String urlAsString = "file:/c:/foo/bar";
URL url = new URL(urlAsString);
File file = new File(url.toURI());
Update: since you're on Java 1.4 and URL#toURI() is actually a Java 1.5 method (sorry, overlooked that bit), better use URL#getPath() instead which returns the pathname, so that you can use File(String).
String urlAsString = "file:/c:/foo/bar";
URL url = new URL(urlAsString);
File file = new File(url.getPath());
The File.toURL() method is deprecated - it is recommended that you use the toURI() method instead. If you use that instead, does your problem go away?
Edit:
I understand: you are using Java 4. However, your question did not explain what you were trying to do.

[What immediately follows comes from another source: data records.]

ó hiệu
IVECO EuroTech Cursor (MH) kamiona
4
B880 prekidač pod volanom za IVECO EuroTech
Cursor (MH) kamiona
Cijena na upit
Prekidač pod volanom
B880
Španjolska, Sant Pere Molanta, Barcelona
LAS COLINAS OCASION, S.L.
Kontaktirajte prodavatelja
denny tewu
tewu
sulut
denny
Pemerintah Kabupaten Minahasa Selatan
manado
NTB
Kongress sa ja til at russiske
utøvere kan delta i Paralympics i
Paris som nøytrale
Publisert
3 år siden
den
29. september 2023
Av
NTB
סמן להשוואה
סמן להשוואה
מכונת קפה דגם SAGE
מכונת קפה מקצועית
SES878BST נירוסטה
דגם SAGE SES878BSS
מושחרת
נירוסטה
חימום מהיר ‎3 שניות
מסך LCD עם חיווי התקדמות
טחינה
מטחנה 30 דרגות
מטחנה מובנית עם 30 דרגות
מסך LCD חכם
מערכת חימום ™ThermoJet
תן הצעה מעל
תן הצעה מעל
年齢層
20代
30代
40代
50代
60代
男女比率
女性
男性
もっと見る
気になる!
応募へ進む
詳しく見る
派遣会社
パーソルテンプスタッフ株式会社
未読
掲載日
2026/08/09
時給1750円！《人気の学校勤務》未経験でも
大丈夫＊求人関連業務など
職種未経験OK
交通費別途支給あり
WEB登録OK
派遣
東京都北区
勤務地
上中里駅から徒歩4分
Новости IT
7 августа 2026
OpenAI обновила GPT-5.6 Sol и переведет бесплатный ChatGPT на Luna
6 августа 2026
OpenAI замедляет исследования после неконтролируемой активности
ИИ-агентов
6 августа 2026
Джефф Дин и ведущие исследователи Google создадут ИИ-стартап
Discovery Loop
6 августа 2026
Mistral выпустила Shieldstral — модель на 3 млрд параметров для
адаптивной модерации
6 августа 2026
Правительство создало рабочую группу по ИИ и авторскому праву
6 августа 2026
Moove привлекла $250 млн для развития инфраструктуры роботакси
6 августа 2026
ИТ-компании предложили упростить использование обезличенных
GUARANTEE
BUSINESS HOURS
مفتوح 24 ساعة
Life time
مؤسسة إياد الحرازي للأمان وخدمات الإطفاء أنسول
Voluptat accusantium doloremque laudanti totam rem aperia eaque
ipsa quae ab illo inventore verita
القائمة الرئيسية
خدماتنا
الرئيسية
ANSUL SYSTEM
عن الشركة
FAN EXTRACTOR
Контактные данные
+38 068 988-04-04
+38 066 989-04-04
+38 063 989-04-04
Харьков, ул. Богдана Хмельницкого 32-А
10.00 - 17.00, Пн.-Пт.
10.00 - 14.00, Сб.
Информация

If, as you state in the comments, you are attempting to simply read a file, use a FileReader to do so (or a FileInputStream if the file is a binary format).
What do you actually mean with "Does the format file:/c:/foo/bar work correctly on Unix"?
Some examples from Unix.
File file = new File("/tmp/foo.txt"); // this file exists
System.out.println(file.toURI()); // "file:/tmp/foo.txt"
However, you cannot e.g. do this:
File file = new File("file:/tmp/foo.txt");
System.out.println(file.exists()); // false
(If you need a URL instance, do file.toURI().toURL() as the Javadoc says.)
Edit: how about the following, does it help?
URL url = new URL("file:/tmp/foo.txt");
System.out.println(url.getFile()); // "/tmp/foo.txt"
File file = new File(url.getFile());
System.out.println(file.exists()); // true
(Basically very close to BalusC's example which used new File(url.toURI()).)